Por favor, reescreva tudo desde "E qual o objetivo" até "Prefeitura de Natal." no texto sobre justiça restaurativa nas escolas, substituindo "projeto" por "programa".

> _Trecho do texto_:

═══

Em um ambiente escolar não é estranho crianças se desentenderem. Elas brigam umas com as outras. Tapas, puxões de cabelo, empurrões e beliscões são coisas que acontecem. O problema é quando algo tão corriqueiro, que a princípio seria fácil de se contornar, vira caso de polícia. Já imaginou se toda arenga dentro de uma escola se transformar em um processo judicial e acabar em um tribunal? Para evitar que conflitos do cotidiano estudantil se tornem graves problemas ou até tragédias e para construir um ambiente escolar mais harmonioso, foi criado o projeto Conselho Escolar Ativo e Restaurativo, uma iniciativa da 58ª Promotoria de Justiça de Natal, do Ministério Público do Rio Grande do Norte. A Justiça Restaurativa é um método alternativo ao modelo tradicional de justiça, que visa estabelecer uma nova cultura de paz, proporcionando processos mais céleres e tranquilos.
E qual o objetivo do Conselho Escolar Ativo e Restaurativo? Funciona? O projeto nasceu a partir da necessidade de os Conselhos Escolares terem condições de solucionar conflitos envolvendo os próprios membros da comunidade escolar, sejam eles alunos, pais, professores, diretores ou outros funcionários, utilizando princípios, métodos e técnicas da Justiça Restaurativa, sem que haja a necessidade de uma ação ostensiva do Ministério Público ou intervenção judicial. E está dando tão certo que o projeto, atualmente pioneiro na capital potiguar, deverá ser copiado em outros locais. João Câmara, Mossoró, Parelhas e Caicó já demonstraram este interesse. Mais que isso: o projeto está prestes a ser alçado à condição de Política Pública de Educação na Prefeitura de Natal.

═══

> _Dados fornecidos_:
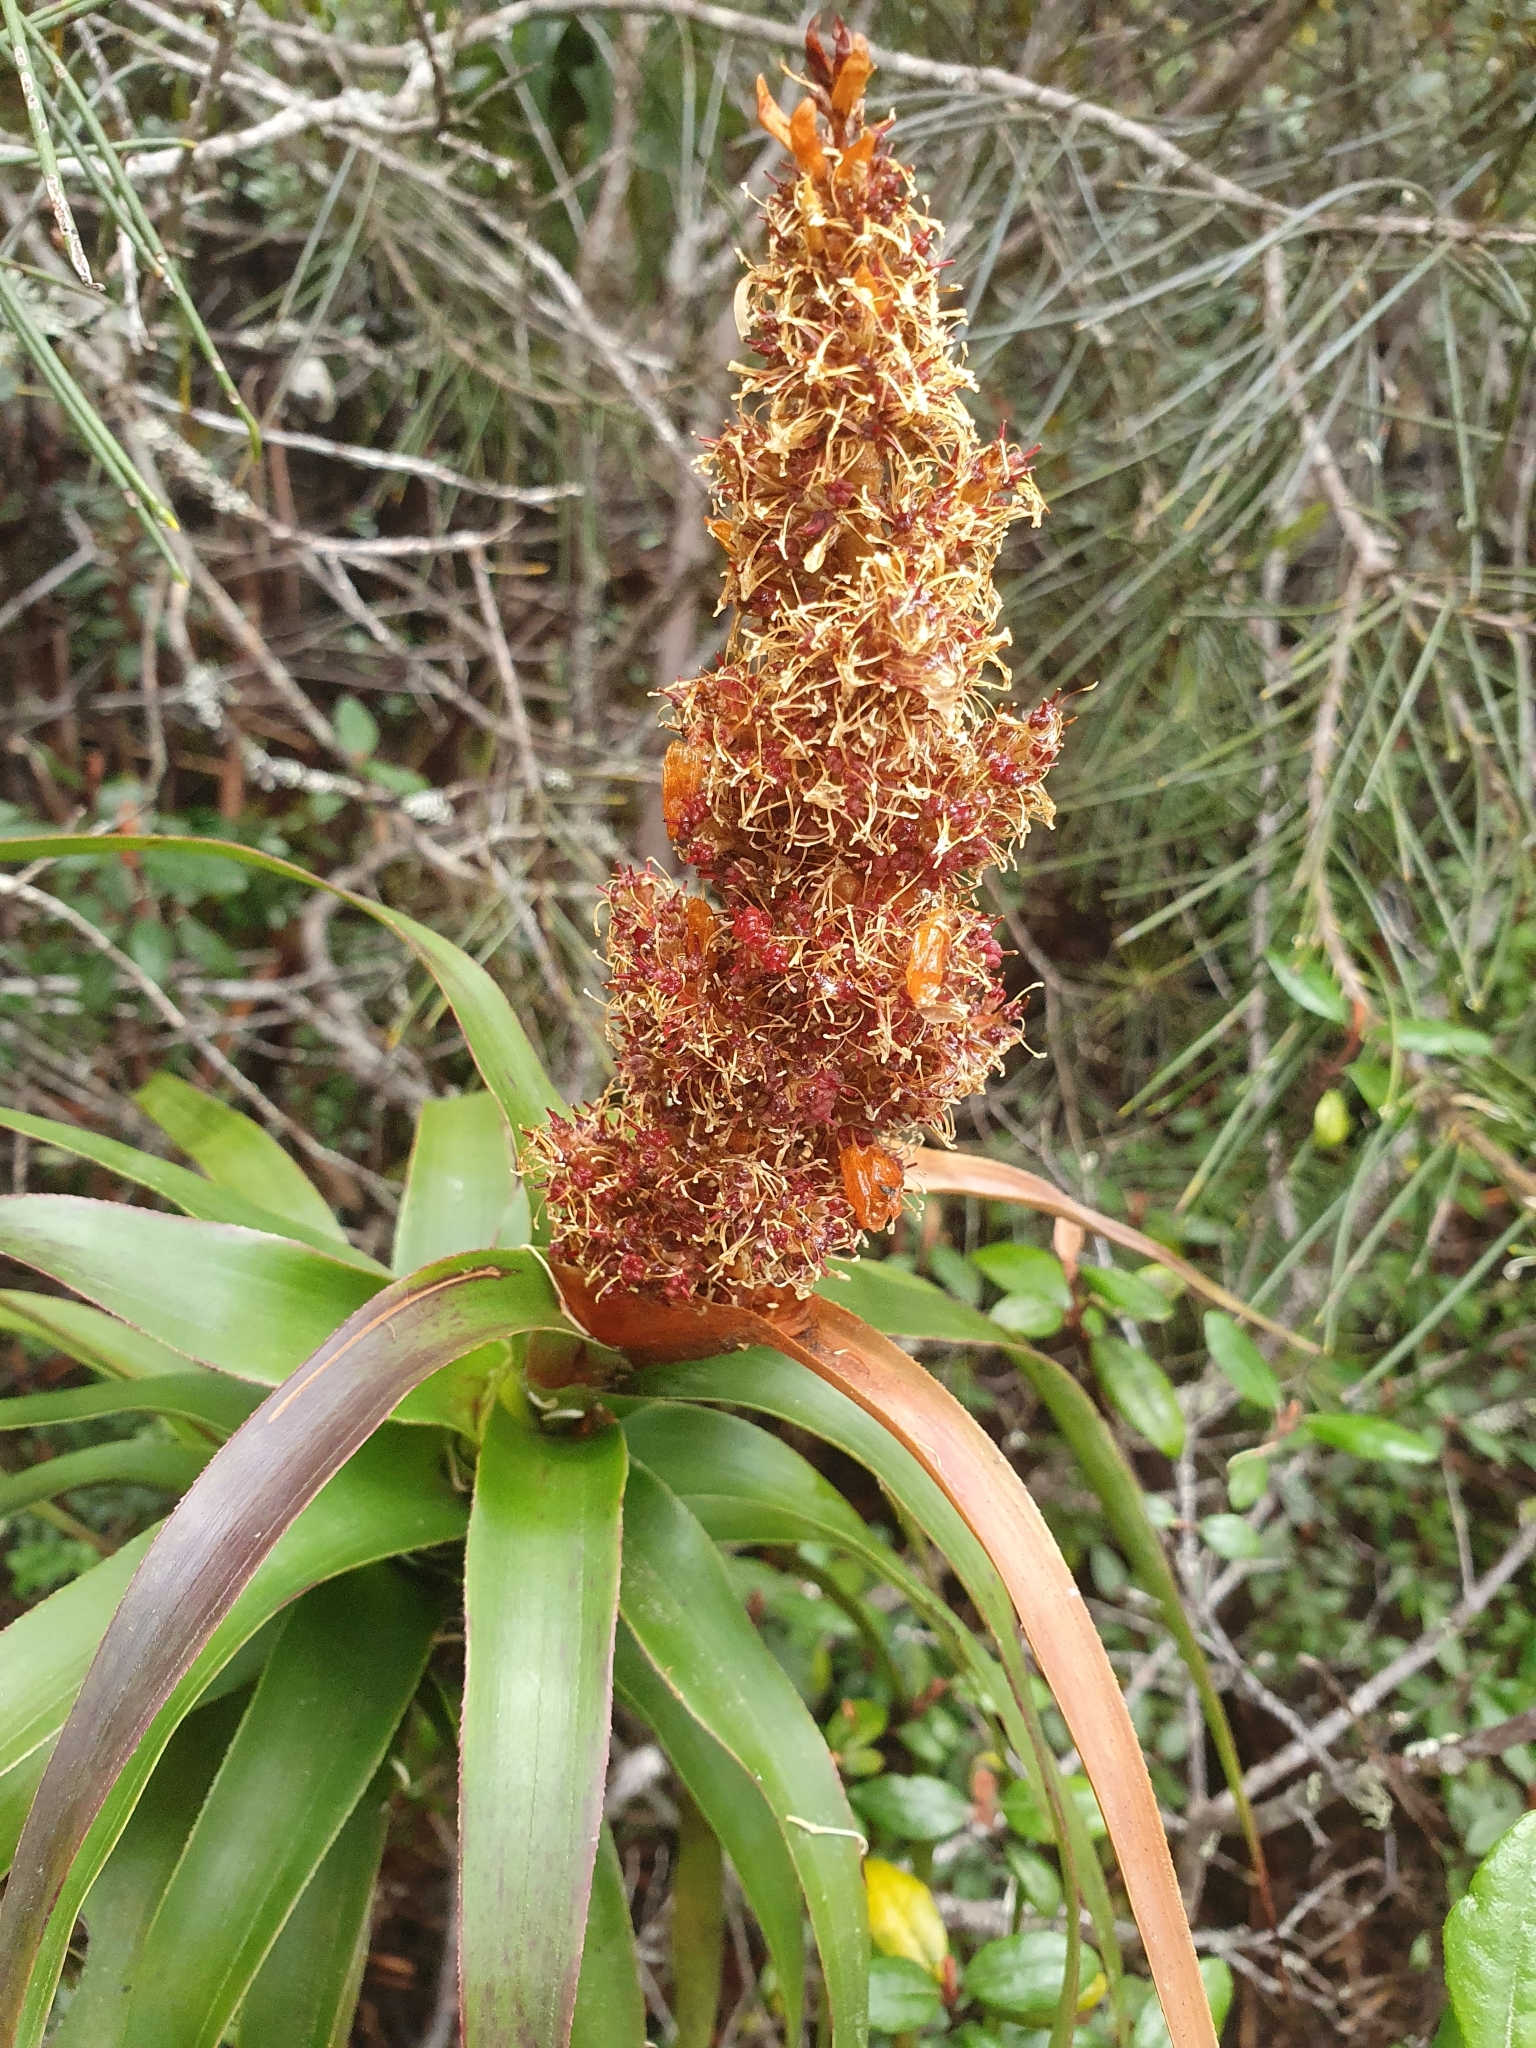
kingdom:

═══

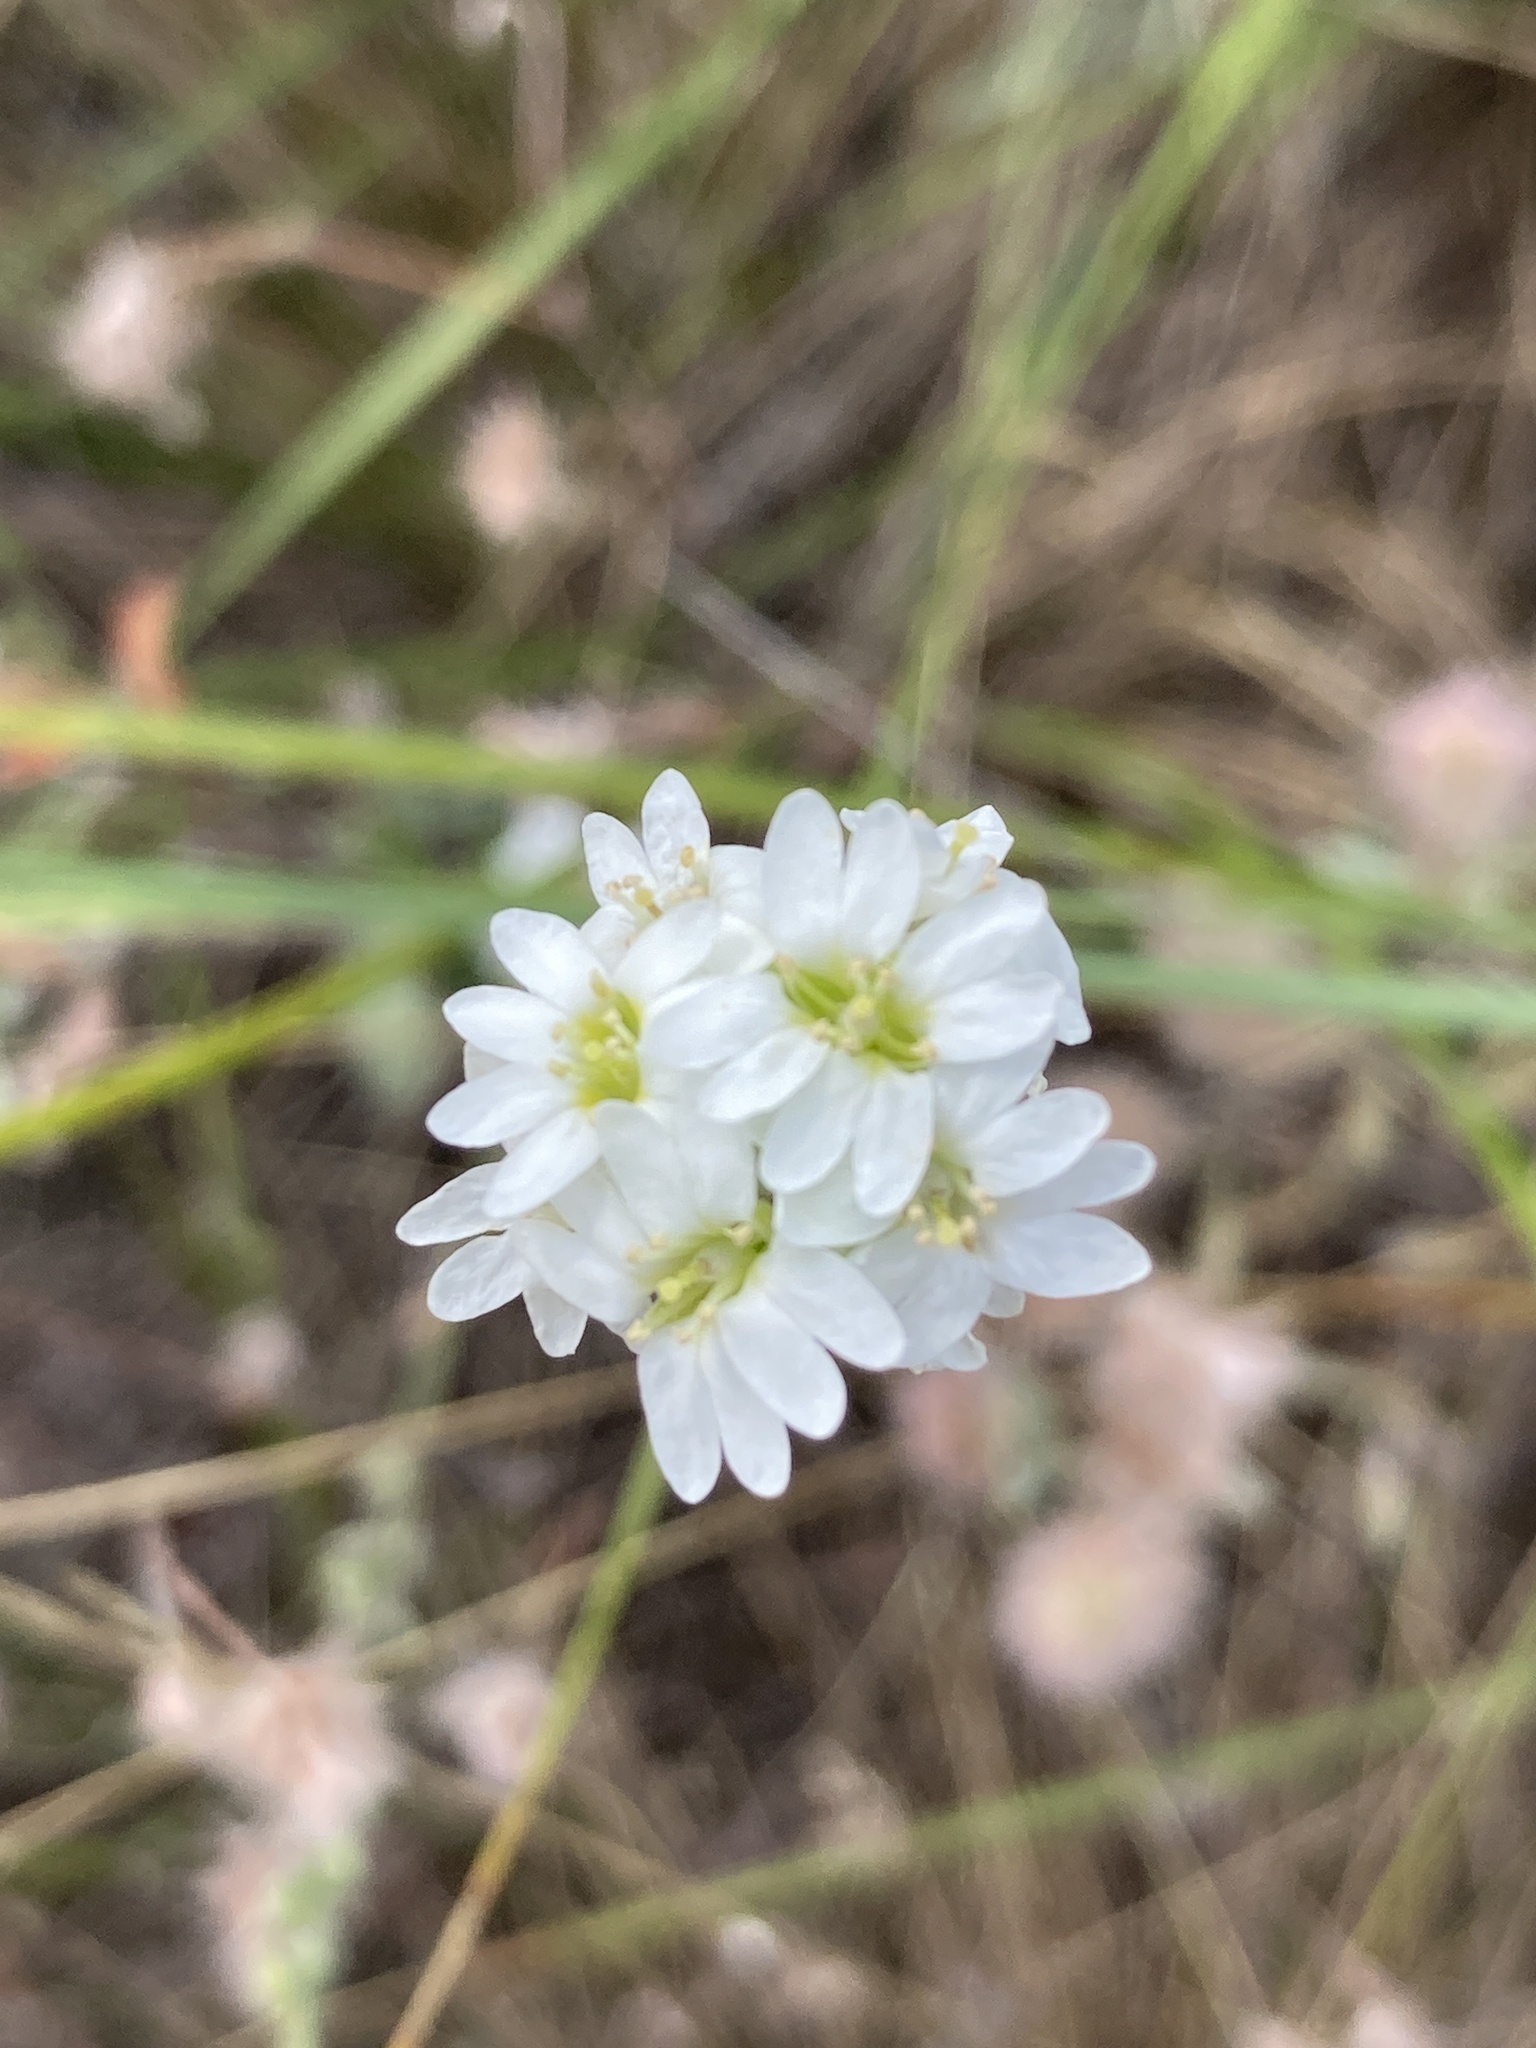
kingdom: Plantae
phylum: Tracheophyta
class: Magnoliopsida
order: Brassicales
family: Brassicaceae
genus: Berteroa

═══

> _Resposta da tarefa_:
E qual o objetivo do Conselho Escolar Ativo e Restaurativo? Funciona? O programa nasceu a partir da necessidade de os Conselhos Escolares terem condições de solucionar conflitos envolvendo os próprios membros da comunidade escolar, sejam eles alunos, pais, professores, diretores ou outros funcionários, utilizando princípios, métodos e técnicas da Justiça Restaurativa, sem que haja a necessidade de uma ação ostensiva do Ministério Público ou intervenção judicial. E está dando tão certo que o programa, atualmente pioneiro na capital potiguar, deverá ser copiado em outros locais. João Câmara, Mossoró, Parelhas e Caicó já demonstraram este interesse. Mais que isso: o programa está prestes a ser alçado à condição de Política Pública de Educação na Prefeitura de Natal.